4. Upon timely receipt of a complete petition for leave to file an action, the court will review the petition to determine whether Miller's new action presents a colorable claim.
5. This order in no way prohibits Miller from seeking an appeal in this or any other case.

NOTES

[1] Read liberally, Miller's complaint also challenges the constitutionality of section 6702 on due process grounds. Miller argues that due process entitled him to a hearing on his fifth amendment claim before the assessment and payment of the frivolous-return penalty of sections 6702 and 6703. However, because courts have uniformily rejected this very due process attack, the court need not consider Miller's claim further. See Sisemore v. United States, 797 F.2d 268, 270 (6th Cir.1986); Hudson v. United States, 766 F.2d 1288, 1291-92 (9th Cir. 1985); Jolly v. United States, 764 F.2d 642, 644-47 (9th Cir.1985); Wardell v. United States, 757 F.2d 203, 205 (8th Cir.1985) (per curiam); Anderson v. United States, 754 F.2d 1270, 1272 (5th Cir.1985) (per curiam); Kahn v. United States, 753 F.2d 1208, 1217-18 (3rd Cir.1985)

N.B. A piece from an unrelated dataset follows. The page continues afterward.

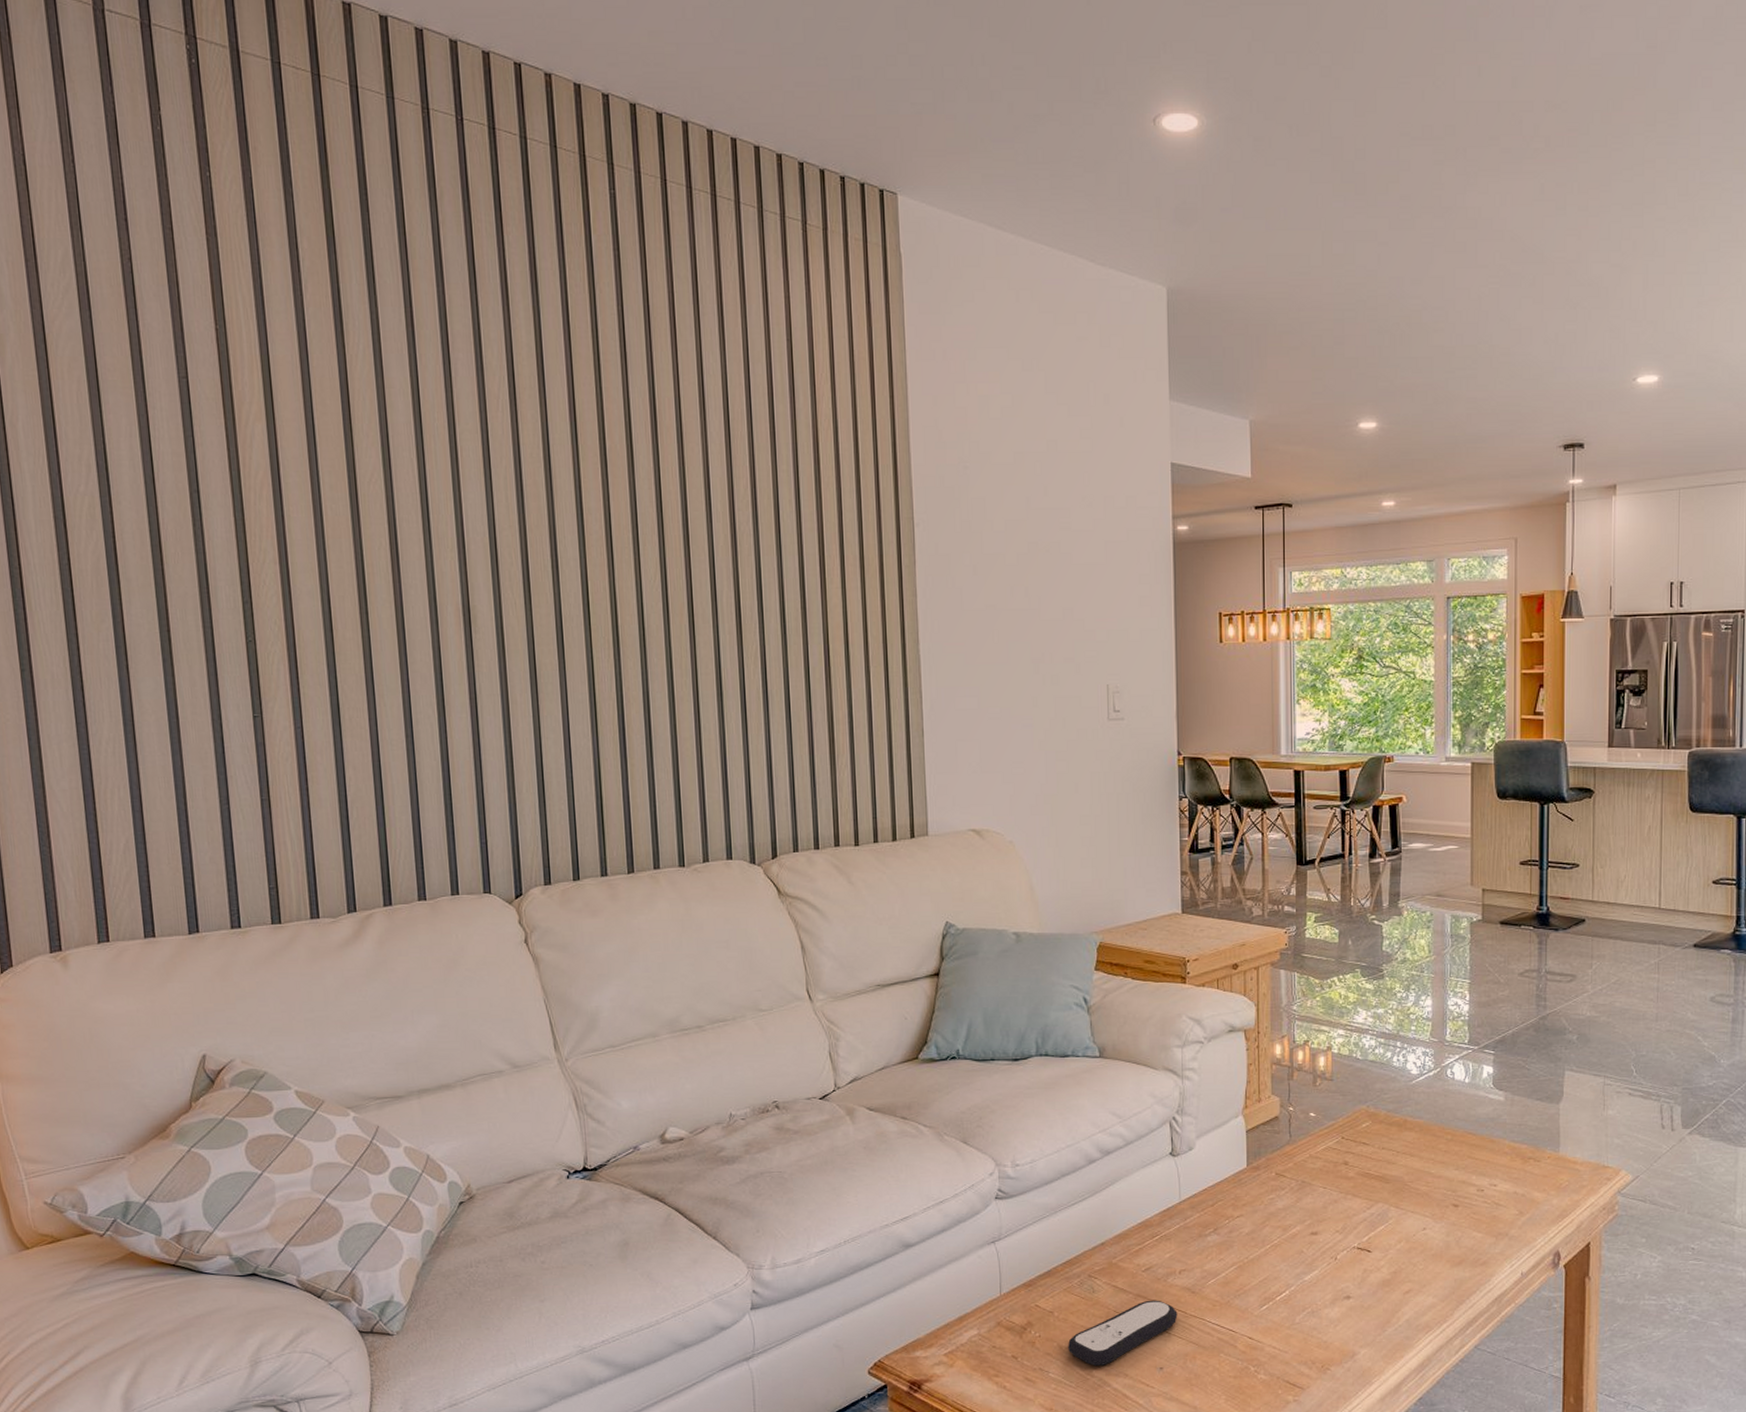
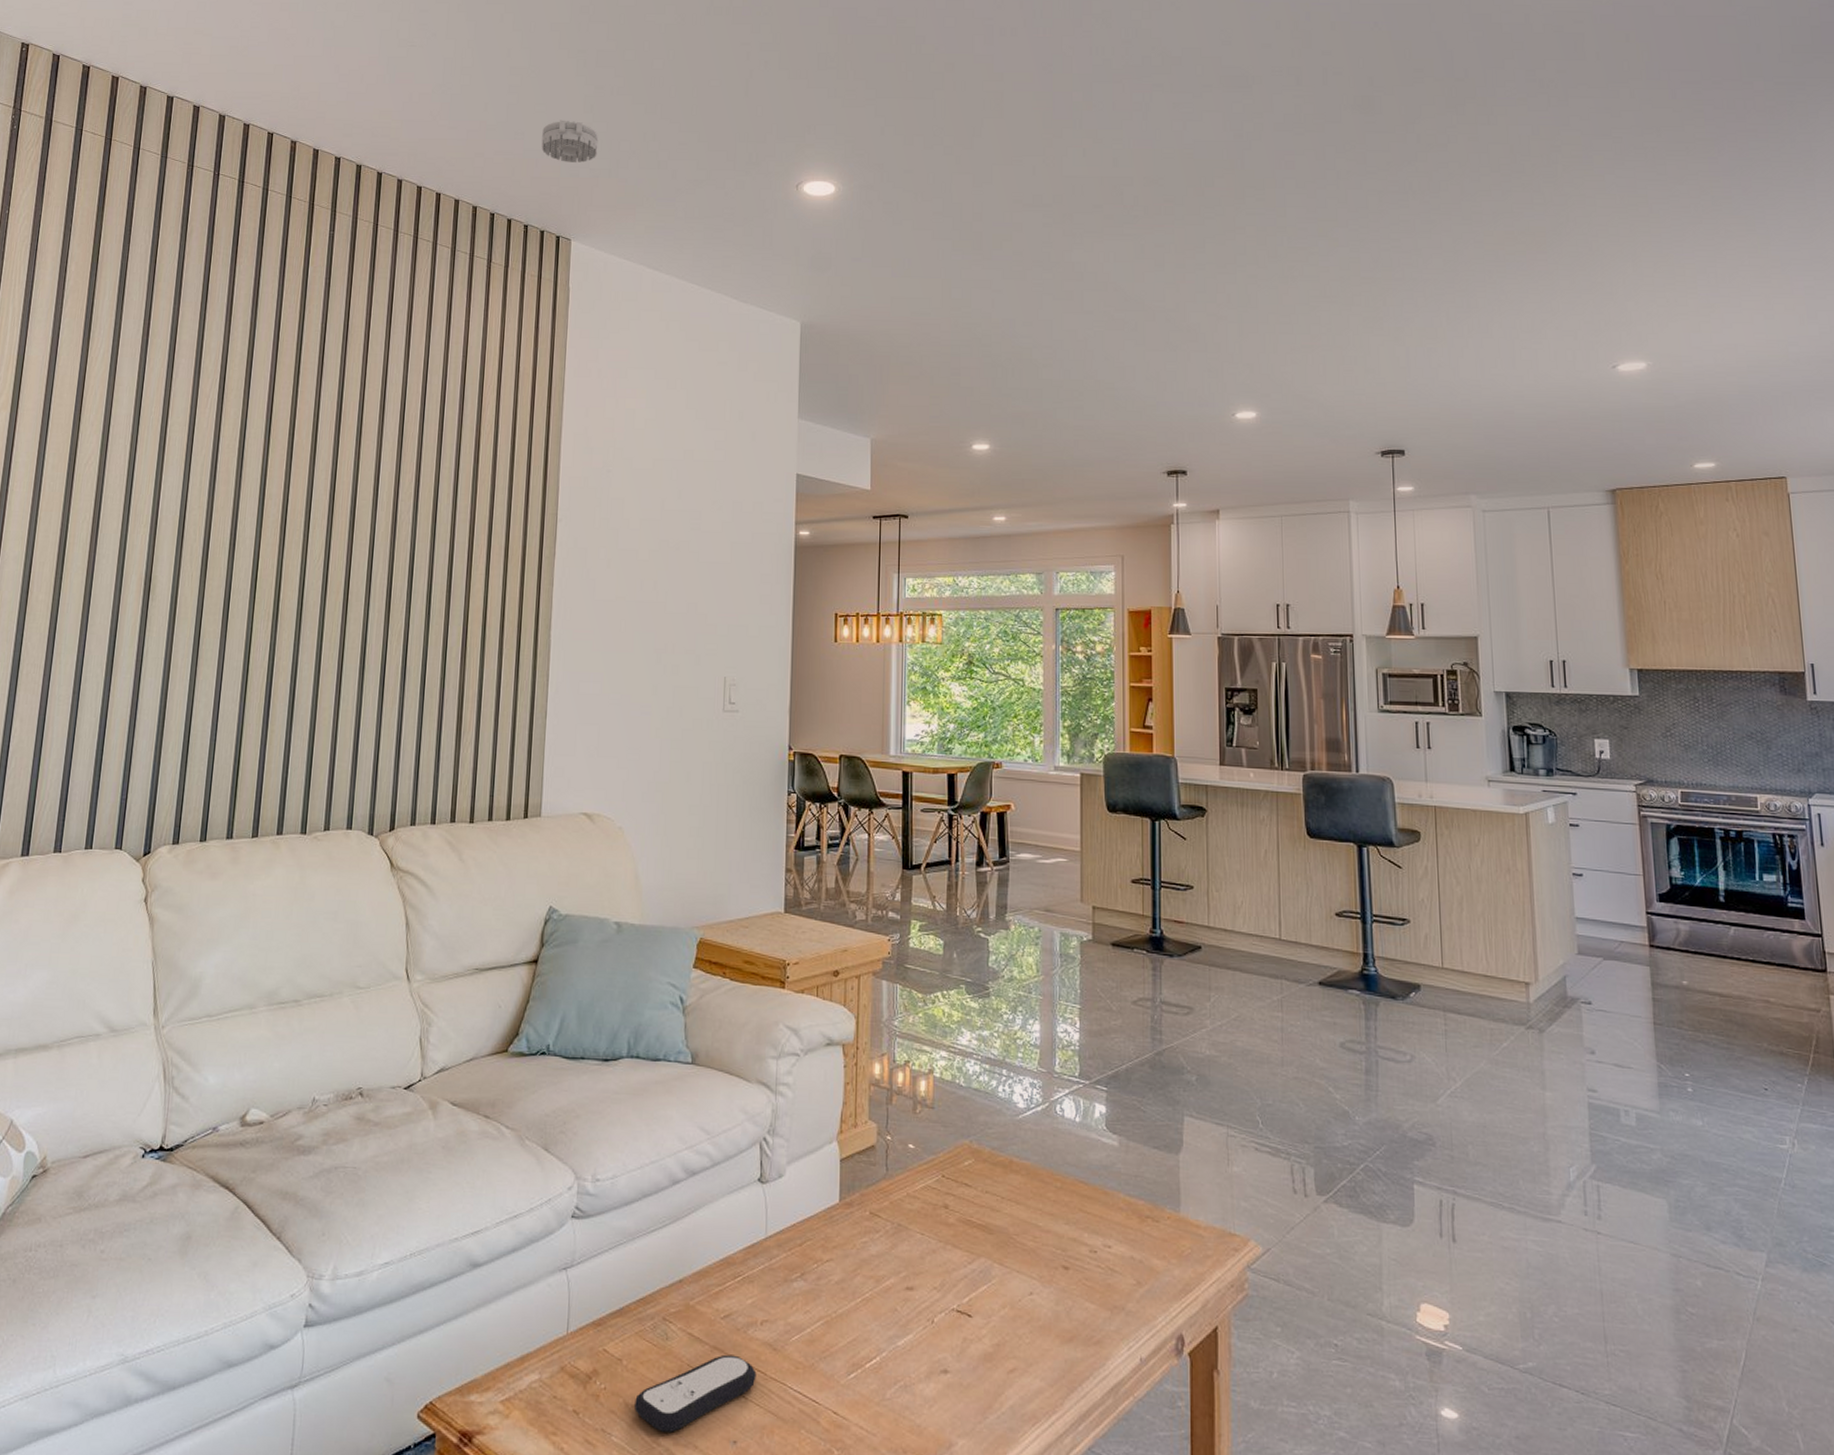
smoke detector: none [849,39,918,95] -> present [541,120,599,163]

[2] The inquiry on a motion for summary judgment "unavoidably asks whether reasonable jurors could find by a preponderance of the evidence that the plaintiff is entitled to a verdict— `whether there is [evidence] upon which a jury can properly proceed to find a verdict for the party producing it, upon whom the onus of proof is imposed.'" Anderson, 106 S.Ct. at 2511. A jury presented with the evidence here could come to but one conclusion, therefore summary judgment is proper.

[3] The imposition of a fine, in lieu of actual costs and fees, as "an appropriate sanction" under Rule 11 has been consistently upheld by the Seventh Circuit. See Cheek v. Doe, et al., 828 F.2d 395, 397 (7th Cir.1987) (cases cited therein).